#Build two predictive models, one using the predictors as they are and one using PCA with principal components explaining 80% of the variance in the predictors. Use method="glm" in the train function.
#What is the accuracy of each method in the test set? Which is more accurate?
library(caret)
library(AppliedPredictiveModeling)
set.seed(3433)
data(AlzheimerDisease)
adData = data.frame(diagnosis,predictors)
inTrain = createDataPartition(adData$diagnosis, p = 3/4, list = FALSE)
training <- adData[inTrain, ]
testing = adData[-inTrain,]
#Column including "IL"
grepIL <- grep("^[Ii][Ll].*", names(training))
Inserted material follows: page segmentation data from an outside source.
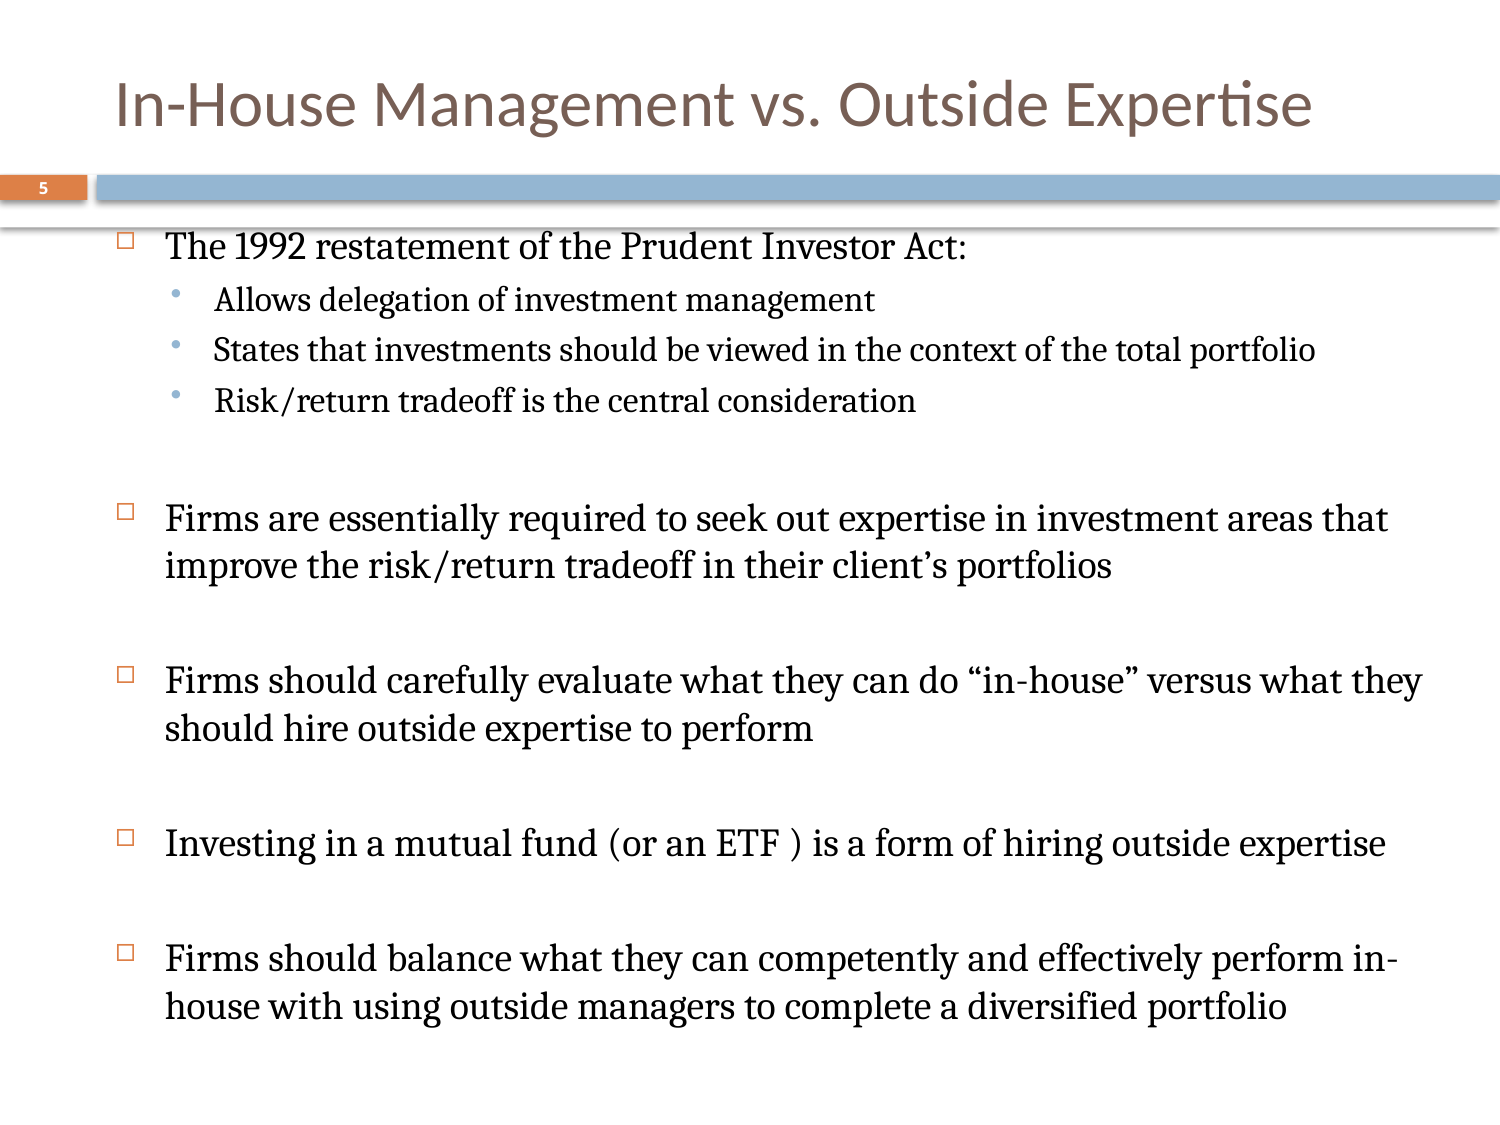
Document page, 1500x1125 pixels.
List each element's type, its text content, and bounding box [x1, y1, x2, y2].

title In-House Management vs. Outside Expertise [99, 24, 1438, 175]
slide_number 5 [0, 170, 88, 209]
list The 1992 restatement of the Prudent Investor Act: Allows delegation of investment management States that investments should be viewed in the context of the total portfolio Risk/return tradeoff is the central consideration Firms are essentially required to seek out expertise in investment areas that improve the risk/return tradeoff in their client’s portfolios Firms should carefully evaluate what they can do “in-house” versus what they should hire outside expertise to perform Investing in a mutual fund (or an ETF ) is a form of hiring outside expertise Firms should balance what they can competently and effectively perform in-house with using outside managers to complete a diversified portfolio [100, 212, 1463, 1050]
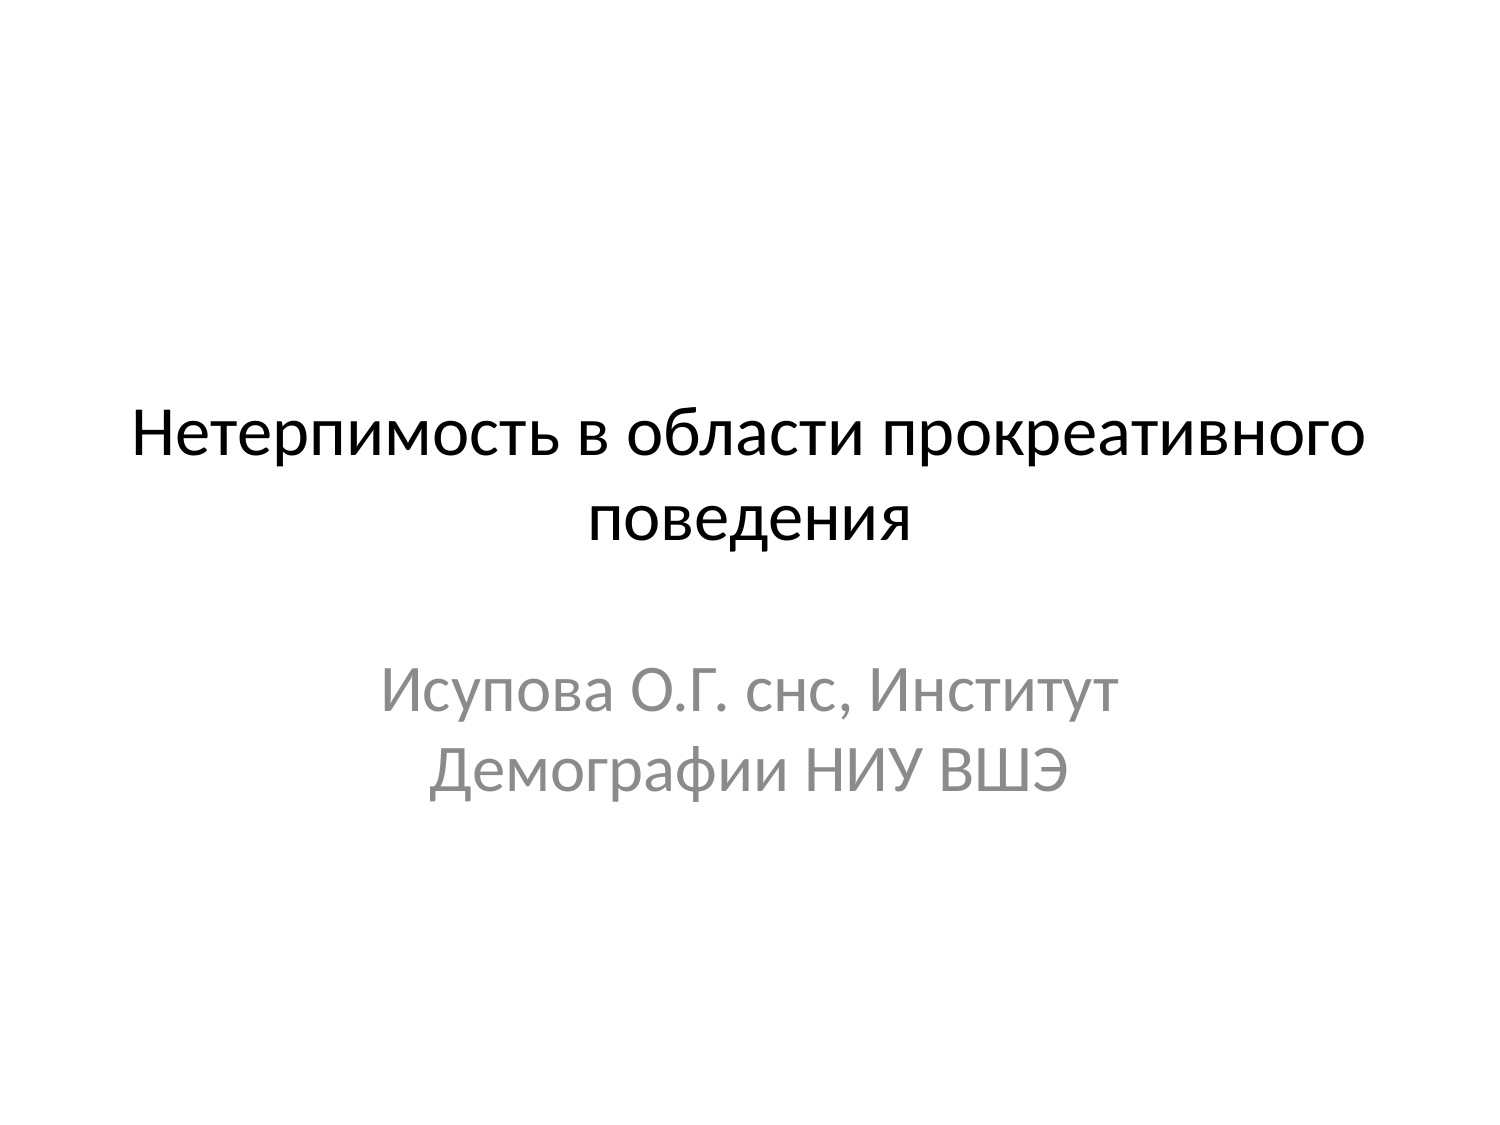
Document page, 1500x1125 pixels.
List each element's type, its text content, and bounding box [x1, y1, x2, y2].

new_training <- training[,c(grepIL)]
new_training <- cbind(new_training, diagnosis = training$diagnosis)
new_testing <- testing[,c(grepIL)]
new_testing <- cbind(new_testing, diagnosis = testing$diagnosis)
preProc <- preProcess(new_training[-13], method = "pca", thresh = 0.8)
trainPC <- predict(preProc, new_training[-13])
trainPC <- cbind(trainPC, diagnosis = new_training$diagnosis)
testPC <- predict(preProc, new_testing[-13])
testPC <- cbind(testPC, diagnosis = new_testing$diagnosis)
pcFit <- train(diagnosis~., data = trainPC, method = "glm")
predpcFit <- predict(pcFit, newdata = testPC)
confusionMatrix(predpcFit,testPC$diagnosis)
## Confusion Matrix and Statistics
##
## Reference
## Prediction Impaired Control
## Impaired 3 4
## Control 19 56
##
## Accuracy : 0.7195
## 95% CI : (0.6094, 0.8132)
## No Information Rate : 0.7317
## P-Value [Acc > NIR] : 0.651780
##
## Kappa : 0.0889
## Mcnemar's Test P-Value : 0.003509
##
## Sensitivity : 0.13636
## Specificity : 0.93333
## Pos Pred Value : 0.42857
## Neg Pred Value : 0.74667
## Prevalence : 0.26829
## Detection Rate : 0.03659
## Detection Prevalence : 0.08537
## Balanced Accuracy : 0.53485
##
## 'Positive' Class : Impaired
##
NonPcFit <- train(diagnosis~., data = new_training, method = "glm")
predNonPcFit <- predict(NonPcFit, newdata = new_testing)
confusionMatrix(predNonPcFit, new_testing$diagnosis)
## Confusion Matrix and Statistics
##
## Reference
## Prediction Impaired Control
## Impaired 2 9
## Control 20 51
##
## Accuracy : 0.6463
## 95% CI : (0.533, 0.7488)
## No Information Rate : 0.7317
## P-Value [Acc > NIR] : 0.96637
##
## Kappa : -0.0702
## Mcnemar's Test P-Value : 0.06332
##
## Sensitivity : 0.09091
## Specificity : 0.85000
## Pos Pred Value : 0.18182
## Neg Pred Value : 0.71831
## Prevalence : 0.26829
## Detection Rate : 0.02439
## Detection Prevalence : 0.13415
## Balanced Accuracy : 0.47045
##
## 'Positive' Class : Impaired
##
Results : the accuracy of Non-Processd is 0.65, Preprocessd is 0.72.